Mesmo com o processo de filmagem escancarado, com as personagens subindo escadas, passando por câmeras, microfones e cumprimentando a equipe de Coutinho, há espaço para a sensação de real, para a emoção pura da identificação (ou repúdio) com as histórias. Há também uma interessante presença extra-cena do diretor, quando a descendente de turcos rompida com a filha diz a Coutinho “Você está rindo é? Mas é triste”. Sem querer, nos lembra que o diretor também está sujeito às emoções provocadas pelo relato. Naquele momento, nós também estávamos rindo. De certa forma lembra o diretor puxado para diante das câmeras pelo entrevistado no curta Casa de Cachorro, analisado por Jean-Claude Bernardet na nova edição de seu clássico livro Cineastas e Imagens do Povo.

A mistura entre personagem e ator chega ao ponto de Coutinho se transformar em ator. Diante das pessoas que viveram os fatos, ele faz as perguntas como qualquer documentarista. E elas nem são especialmente brilhantes, algumas até banais. Mas diante das atrizes, ele repete as mesmas perguntas, com a mesma entonação curiosa da primeira vez, mostrando ter algum talento dramatúrgico. Mesmo fora de cena, ele também está no jogo.

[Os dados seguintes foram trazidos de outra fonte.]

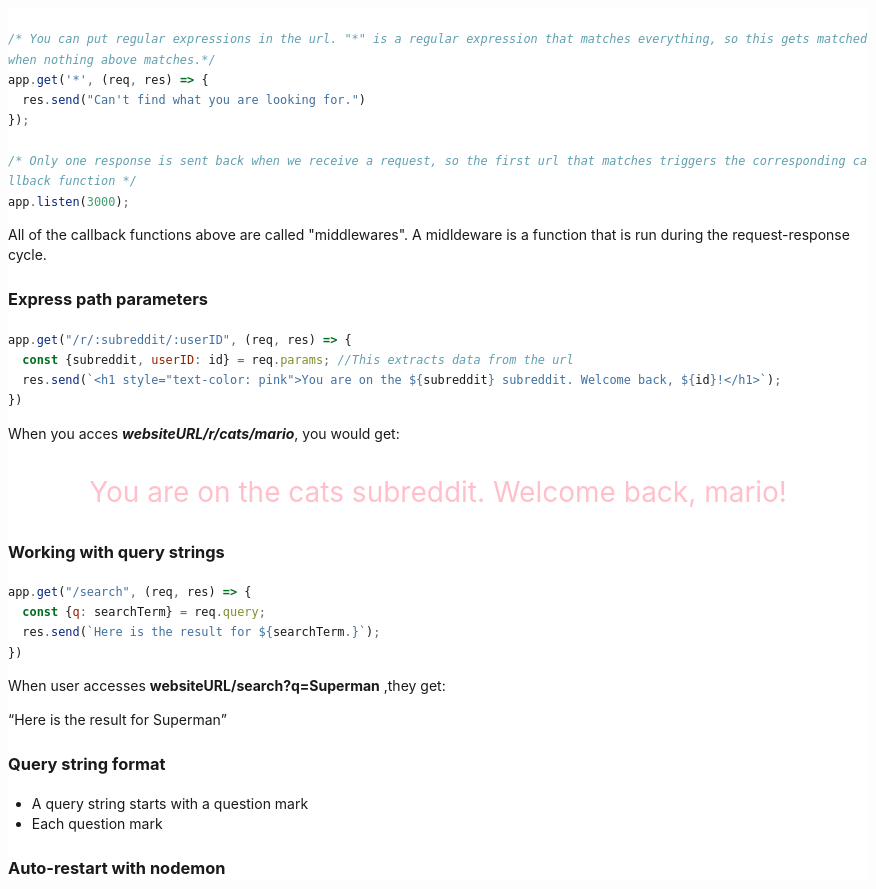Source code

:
 ```js

/* You can put regular expressions in the url. "*" is a regular expression that matches everything, so this gets matched when nothing above matches.*/
app.get('*', (req, res) => {
  res.send("Can't find what you are looking for.")
});

/* Only one response is sent back when we receive a request, so the first url that matches triggers the corresponding callback function */
app.listen(3000);
```

All of the callback functions above are called "middlewares". A midldeware is a function that is run during the request-response cycle.



### Express path parameters

```js
app.get("/r/:subreddit/:userID", (req, res) => {
  const {subreddit, userID: id} = req.params; //This extracts data from the url
  res.send(`<h1 style="text-color: pink">You are on the ${subreddit} subreddit. Welcome back, ${id}!</h1>`);
})
```

When you acces ***websiteURL/r/cats/mario***, you would get:

<p style="color: pink; text-align: center; font-size: 2rem">You are on the cats subreddit. Welcome back, mario!</p>



### Working with query strings

```js
app.get("/search", (req, res) => {
  const {q: searchTerm} = req.query;
  res.send(`Here is the result for ${searchTerm.}`);
})
```

When user accesses **websiteURL/search?q=Superman** ,they get:

<q>Here is the result for Superman</q>



### Query string format

- A query string starts with a question mark
- Each question mark 



### Auto-restart with nodemon
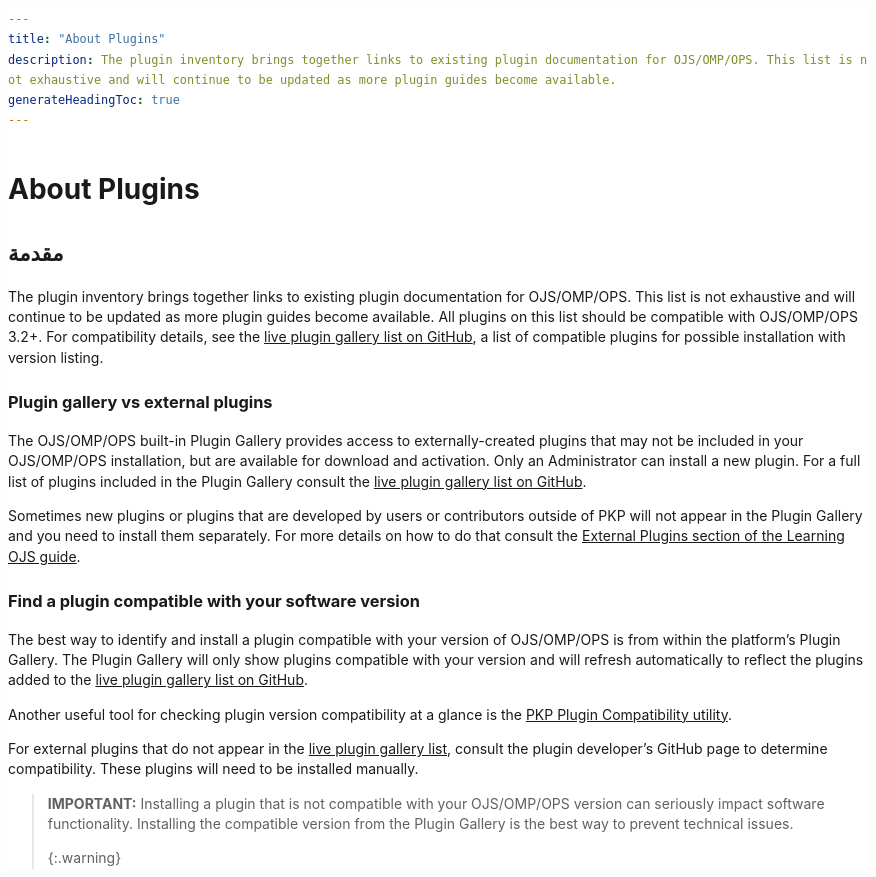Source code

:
 ```yaml
---
title: "About Plugins"
description: The plugin inventory brings together links to existing plugin documentation for OJS/OMP/OPS. This list is not exhaustive and will continue to be updated as more plugin guides become available.
generateHeadingToc: true
---
```


# About Plugins

## مقدمة

The plugin inventory brings together links to existing plugin documentation for OJS/OMP/OPS. This list is not exhaustive and will continue to be updated as more plugin guides become available. All plugins on this list should be compatible with OJS/OMP/OPS 3.2+. For compatibility details, see the [live plugin gallery list on GitHub](https://github.com/pkp/plugin-gallery/blob/main/plugins.xml), a list of compatible plugins for possible installation with version listing.

### Plugin gallery vs external plugins

The OJS/OMP/OPS built-in Plugin Gallery provides access to externally-created plugins that may not be included in your OJS/OMP/OPS installation, but are available for download and activation. Only an Administrator can install a new plugin. For a full list of plugins included in the Plugin Gallery consult the [live plugin gallery list on GitHub](https://github.com/pkp/plugin-gallery/blob/main/plugins.xml).

Sometimes new plugins or plugins that are developed by users or contributors outside of PKP will not appear in the Plugin Gallery and you need to install them separately. For more details on how to do that consult the [External Plugins section of the Learning OJS guide](https://docs.pkp.sfu.ca/learning-ojs/en/settings-website#external-plugins).

### Find a plugin compatible with your software version

The best way to identify and install a plugin compatible with your version of OJS/OMP/OPS is from within the platform’s Plugin Gallery. The Plugin Gallery will only show plugins compatible with your version and will refresh automatically to reflect the plugins added to the [live plugin gallery list on GitHub](https://github.com/pkp/plugin-gallery/blob/main/plugins.xml).

Another useful tool for checking plugin version compatibility at a glance is the [PKP Plugin Compatibility utility](https://pkp.github.io/plugin-compatibility/index.html).

For external plugins that do not appear in the [live plugin gallery list](https://github.com/pkp/plugin-gallery/blob/main/plugins.xml), consult the plugin developer’s GitHub page to determine compatibility. These plugins will need to be installed manually.

> **IMPORTANT:**  Installing a plugin that is not compatible with your OJS/OMP/OPS version can seriously impact software functionality. Installing the compatible version from the Plugin Gallery is the best way to prevent technical issues. 
> 
> {:.warning}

Enquanto outras atrizes choraram ao interpretar a história contada, Marília Pêra preferiu conter suas lágrimas. E, atenta ao processo de desconstrução real-ficção em curso, mostrou uma espécie de batom, chamado pelos atores de cristal japonês, utilizado para provocar lágrimas. Um truque simples: antes da cena, o ator passa um pouco do produto na ponta dos dedos, como se fosse mesmo um batom. Na hora de chorar, esfrega os olhos fingindo limpar uma lágrima e elas passam a brotar naturalmente. Para quem achava que o ator precisava vivenciar a emoção ou entrar em algum transe para chorar em cena, foi mais uma ruptura entre realidade e ficção. Não é à toa que qualquer atorzinho de Malhação consegue chorar.

Não satisfeito, Coutinho nos reserva lágrimas reais no final. A turca rompida com a filha citada acima volta ao jogo de cena, reclamando insatisfação com o depoimento inicial. É a única vez que isso acontece no filme. Consumida pela saudade da filha que a ignora desde que a mãe a agrediu, e que mora nos EUA, ela canta “Se Essa Rua Fosse Minha”, clássica canção de ninar. À maneira do personagem que canta Sinatra em Edifício Master, é difícil conter as lágrimas. Cada estrofe da velha canção ganha novos contornos, como se escritas especialmente para retratar os dois lados da difícil relação de amor entre mãe e filha, onde não há espaço para a compreensão mútua: “Se eu roubei teu coração, foi porque tu também roubaste o meu”. A filha também deve sofrer.

Desde Nanook do Norte e alguns filmes de Jean Rouch, ninguém mexia tanto com a fronteira entre realidade e ficção. Ao final de tanto experimento, Coutinho conseguiu um desses raros filmes que não terminam nos letreiros, mas saem conosco para os bares, restaurantes, sofá da sala, hall do cinema ou qualquer lugar onde dois ou mais cinéfilos possam conversar por muito tempo. Jogo de Cena é ouro puro.